Scan the records beneath this line for the line holding "130 65 70.9" and the line holding "260 388 2.38", then transcribe exactly those two and all lines between.

• The data:
--

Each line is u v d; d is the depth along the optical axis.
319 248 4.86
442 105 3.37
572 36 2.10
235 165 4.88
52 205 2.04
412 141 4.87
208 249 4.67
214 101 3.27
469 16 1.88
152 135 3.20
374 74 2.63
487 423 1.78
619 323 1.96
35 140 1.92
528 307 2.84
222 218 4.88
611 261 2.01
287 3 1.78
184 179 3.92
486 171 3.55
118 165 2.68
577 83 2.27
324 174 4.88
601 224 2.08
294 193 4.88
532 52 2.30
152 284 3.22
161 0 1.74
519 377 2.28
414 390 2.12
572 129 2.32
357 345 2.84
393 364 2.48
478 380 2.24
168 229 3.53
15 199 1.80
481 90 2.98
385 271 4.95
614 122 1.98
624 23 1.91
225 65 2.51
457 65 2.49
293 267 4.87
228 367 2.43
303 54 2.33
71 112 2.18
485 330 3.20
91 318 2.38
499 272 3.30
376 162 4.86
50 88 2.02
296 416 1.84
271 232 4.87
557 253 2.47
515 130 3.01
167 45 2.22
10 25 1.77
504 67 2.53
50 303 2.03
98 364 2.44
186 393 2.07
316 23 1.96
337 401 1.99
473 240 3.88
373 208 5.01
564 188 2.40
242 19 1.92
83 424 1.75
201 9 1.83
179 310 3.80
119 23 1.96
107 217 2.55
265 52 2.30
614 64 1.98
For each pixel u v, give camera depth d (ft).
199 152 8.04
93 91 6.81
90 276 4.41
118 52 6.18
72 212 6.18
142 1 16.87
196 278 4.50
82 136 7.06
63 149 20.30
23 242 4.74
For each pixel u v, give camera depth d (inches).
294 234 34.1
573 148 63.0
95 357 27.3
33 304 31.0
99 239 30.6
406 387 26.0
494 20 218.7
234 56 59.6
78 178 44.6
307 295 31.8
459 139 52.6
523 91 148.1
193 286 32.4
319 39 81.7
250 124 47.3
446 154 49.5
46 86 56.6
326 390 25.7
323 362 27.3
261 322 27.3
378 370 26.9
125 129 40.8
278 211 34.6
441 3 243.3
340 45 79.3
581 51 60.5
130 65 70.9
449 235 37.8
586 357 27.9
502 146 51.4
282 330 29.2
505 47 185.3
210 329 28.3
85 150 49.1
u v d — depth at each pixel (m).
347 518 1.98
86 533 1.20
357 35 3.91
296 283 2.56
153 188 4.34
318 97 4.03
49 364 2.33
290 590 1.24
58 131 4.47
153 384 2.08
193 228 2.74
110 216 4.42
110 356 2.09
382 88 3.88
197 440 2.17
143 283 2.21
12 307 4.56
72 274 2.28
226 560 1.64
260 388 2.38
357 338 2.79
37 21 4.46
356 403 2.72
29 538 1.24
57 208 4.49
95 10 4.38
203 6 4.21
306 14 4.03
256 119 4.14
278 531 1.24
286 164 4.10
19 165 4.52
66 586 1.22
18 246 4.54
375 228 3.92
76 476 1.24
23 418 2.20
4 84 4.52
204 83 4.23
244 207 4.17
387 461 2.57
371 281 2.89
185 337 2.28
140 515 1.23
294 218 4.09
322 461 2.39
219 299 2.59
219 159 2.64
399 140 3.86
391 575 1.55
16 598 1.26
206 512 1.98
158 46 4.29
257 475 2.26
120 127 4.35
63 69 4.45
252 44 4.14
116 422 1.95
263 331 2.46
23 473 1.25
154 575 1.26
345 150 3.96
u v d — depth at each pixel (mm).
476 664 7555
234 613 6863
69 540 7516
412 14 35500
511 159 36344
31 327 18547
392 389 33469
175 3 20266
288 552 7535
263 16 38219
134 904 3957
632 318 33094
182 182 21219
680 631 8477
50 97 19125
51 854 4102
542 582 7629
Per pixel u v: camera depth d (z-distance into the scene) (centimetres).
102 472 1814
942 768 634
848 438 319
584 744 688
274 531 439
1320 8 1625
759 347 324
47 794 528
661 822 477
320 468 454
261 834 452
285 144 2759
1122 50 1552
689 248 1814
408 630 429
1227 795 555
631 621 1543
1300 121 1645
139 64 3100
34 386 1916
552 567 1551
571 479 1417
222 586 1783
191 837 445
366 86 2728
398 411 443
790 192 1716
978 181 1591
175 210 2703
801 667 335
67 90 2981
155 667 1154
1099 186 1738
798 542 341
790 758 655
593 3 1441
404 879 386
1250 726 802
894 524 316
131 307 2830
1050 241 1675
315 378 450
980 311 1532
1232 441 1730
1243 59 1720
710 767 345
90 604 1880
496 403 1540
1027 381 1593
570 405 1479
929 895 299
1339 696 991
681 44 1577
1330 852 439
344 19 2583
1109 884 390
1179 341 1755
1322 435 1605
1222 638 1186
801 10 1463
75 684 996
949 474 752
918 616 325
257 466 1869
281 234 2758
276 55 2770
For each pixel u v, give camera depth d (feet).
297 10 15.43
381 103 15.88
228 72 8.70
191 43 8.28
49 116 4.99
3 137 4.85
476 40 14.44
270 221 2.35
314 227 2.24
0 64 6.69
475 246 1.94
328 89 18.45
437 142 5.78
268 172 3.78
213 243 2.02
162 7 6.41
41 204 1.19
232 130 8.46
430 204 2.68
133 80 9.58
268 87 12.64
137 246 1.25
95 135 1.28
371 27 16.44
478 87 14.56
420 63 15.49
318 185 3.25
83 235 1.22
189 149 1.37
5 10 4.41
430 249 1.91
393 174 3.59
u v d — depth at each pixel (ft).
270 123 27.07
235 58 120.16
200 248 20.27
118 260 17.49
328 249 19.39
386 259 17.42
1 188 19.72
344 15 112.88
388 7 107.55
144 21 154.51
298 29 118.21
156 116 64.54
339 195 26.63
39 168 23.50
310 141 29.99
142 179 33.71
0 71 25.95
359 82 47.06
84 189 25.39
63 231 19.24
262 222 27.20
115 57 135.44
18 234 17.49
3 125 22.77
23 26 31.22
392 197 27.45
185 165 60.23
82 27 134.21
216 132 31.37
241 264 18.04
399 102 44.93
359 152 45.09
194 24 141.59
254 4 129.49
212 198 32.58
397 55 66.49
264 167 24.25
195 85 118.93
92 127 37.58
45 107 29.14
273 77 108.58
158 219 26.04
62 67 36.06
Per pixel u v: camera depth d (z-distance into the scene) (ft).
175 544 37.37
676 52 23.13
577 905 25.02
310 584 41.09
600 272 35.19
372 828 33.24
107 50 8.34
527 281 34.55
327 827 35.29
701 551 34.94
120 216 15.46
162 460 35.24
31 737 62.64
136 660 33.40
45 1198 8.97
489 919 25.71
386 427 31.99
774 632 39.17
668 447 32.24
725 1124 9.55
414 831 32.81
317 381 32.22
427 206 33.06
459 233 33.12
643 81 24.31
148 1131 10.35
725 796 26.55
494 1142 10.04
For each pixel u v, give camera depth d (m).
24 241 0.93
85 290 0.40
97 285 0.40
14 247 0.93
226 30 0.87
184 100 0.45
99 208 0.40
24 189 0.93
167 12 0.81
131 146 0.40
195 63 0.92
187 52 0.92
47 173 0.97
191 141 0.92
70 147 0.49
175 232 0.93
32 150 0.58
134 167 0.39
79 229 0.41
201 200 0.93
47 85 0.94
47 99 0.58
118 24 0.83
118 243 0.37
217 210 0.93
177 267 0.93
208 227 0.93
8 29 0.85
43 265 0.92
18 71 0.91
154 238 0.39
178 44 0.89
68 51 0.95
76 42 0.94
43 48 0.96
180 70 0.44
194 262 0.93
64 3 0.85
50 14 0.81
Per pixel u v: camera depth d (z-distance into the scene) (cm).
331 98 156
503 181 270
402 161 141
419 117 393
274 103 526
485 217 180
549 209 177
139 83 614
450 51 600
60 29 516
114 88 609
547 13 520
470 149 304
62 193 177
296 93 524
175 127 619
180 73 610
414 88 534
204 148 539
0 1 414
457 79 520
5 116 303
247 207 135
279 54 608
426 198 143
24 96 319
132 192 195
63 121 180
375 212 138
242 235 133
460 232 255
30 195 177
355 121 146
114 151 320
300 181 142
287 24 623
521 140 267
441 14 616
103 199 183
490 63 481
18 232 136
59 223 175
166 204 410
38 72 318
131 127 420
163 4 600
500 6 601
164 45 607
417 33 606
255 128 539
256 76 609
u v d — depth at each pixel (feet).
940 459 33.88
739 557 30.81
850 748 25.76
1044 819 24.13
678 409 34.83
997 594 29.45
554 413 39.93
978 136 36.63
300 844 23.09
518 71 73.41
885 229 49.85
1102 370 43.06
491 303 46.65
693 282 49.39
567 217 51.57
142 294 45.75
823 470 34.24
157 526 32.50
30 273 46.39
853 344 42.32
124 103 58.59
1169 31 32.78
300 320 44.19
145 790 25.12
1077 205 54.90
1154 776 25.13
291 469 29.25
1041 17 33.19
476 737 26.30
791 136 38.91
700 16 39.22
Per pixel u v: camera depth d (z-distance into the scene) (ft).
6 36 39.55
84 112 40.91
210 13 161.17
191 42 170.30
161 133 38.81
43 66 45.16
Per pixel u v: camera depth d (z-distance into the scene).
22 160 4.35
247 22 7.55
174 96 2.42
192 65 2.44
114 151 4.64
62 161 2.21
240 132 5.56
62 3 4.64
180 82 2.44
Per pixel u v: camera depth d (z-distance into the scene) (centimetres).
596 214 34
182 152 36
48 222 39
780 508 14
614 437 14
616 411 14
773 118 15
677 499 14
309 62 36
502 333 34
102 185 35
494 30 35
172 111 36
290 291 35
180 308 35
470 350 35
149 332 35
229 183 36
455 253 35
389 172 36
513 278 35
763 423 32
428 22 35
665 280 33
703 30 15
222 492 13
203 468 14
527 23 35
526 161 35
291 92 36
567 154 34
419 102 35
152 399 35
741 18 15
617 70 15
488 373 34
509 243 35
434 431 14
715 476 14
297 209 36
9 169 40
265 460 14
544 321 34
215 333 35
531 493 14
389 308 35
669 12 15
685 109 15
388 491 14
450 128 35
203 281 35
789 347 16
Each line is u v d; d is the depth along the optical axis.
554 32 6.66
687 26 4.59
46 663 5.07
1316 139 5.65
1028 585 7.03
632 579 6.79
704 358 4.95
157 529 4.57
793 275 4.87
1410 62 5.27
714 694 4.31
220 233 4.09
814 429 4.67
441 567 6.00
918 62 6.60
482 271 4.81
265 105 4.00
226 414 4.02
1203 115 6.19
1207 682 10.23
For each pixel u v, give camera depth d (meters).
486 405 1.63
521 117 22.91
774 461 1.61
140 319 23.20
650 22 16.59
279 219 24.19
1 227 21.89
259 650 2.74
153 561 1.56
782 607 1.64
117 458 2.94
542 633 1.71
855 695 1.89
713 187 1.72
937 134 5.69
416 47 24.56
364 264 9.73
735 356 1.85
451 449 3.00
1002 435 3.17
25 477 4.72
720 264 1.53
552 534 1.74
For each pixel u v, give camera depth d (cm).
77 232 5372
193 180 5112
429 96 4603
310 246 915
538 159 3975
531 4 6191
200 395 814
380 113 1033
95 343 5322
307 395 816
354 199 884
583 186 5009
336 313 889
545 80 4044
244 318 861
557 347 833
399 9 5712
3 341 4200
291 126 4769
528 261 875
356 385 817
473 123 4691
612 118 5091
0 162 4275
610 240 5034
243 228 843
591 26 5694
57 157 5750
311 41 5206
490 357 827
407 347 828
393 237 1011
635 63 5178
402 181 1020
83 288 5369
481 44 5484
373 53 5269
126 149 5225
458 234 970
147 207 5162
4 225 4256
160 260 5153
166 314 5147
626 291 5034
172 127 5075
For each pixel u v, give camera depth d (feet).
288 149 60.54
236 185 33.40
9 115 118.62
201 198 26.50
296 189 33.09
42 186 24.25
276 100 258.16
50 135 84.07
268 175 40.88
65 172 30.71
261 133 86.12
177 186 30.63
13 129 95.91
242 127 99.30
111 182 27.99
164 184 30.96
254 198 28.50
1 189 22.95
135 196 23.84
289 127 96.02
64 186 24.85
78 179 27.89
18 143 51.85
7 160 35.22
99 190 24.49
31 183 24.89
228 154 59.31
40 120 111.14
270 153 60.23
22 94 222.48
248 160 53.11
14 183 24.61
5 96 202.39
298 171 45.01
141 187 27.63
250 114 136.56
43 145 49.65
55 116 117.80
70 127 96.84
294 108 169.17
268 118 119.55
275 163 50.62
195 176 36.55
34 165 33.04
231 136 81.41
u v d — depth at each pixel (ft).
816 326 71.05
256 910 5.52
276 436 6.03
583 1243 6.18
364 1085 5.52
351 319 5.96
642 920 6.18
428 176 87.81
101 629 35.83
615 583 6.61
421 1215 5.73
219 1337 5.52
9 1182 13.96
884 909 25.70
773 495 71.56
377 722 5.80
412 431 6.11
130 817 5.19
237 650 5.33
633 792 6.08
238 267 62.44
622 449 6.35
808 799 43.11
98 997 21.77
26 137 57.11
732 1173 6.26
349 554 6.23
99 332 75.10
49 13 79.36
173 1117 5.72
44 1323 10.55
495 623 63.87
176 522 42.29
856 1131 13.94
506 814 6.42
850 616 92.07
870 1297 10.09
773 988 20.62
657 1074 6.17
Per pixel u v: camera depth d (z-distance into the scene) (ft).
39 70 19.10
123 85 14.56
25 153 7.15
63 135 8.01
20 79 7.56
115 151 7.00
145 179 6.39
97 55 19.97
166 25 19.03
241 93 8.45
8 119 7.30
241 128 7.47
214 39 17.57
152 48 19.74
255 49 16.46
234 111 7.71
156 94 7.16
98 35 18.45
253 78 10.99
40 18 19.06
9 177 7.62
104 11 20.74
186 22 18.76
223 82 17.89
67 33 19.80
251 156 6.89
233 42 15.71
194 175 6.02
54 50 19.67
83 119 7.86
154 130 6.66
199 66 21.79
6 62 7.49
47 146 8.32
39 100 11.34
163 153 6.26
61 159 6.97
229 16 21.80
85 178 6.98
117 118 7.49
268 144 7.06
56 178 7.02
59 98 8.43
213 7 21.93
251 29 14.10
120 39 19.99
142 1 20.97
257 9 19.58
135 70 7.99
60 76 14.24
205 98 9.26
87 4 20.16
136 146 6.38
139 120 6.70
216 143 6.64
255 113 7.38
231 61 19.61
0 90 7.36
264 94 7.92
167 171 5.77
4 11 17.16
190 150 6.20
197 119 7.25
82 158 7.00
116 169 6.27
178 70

--

• Solution:
130 65 70.9
449 235 37.8
586 357 27.9
502 146 51.4
282 330 29.2
505 47 185.3
210 329 28.3
85 150 49.1
u v d — depth at each pixel (m).
347 518 1.98
86 533 1.20
357 35 3.91
296 283 2.56
153 188 4.34
318 97 4.03
49 364 2.33
290 590 1.24
58 131 4.47
153 384 2.08
193 228 2.74
110 216 4.42
110 356 2.09
382 88 3.88
197 440 2.17
143 283 2.21
12 307 4.56
72 274 2.28
226 560 1.64
260 388 2.38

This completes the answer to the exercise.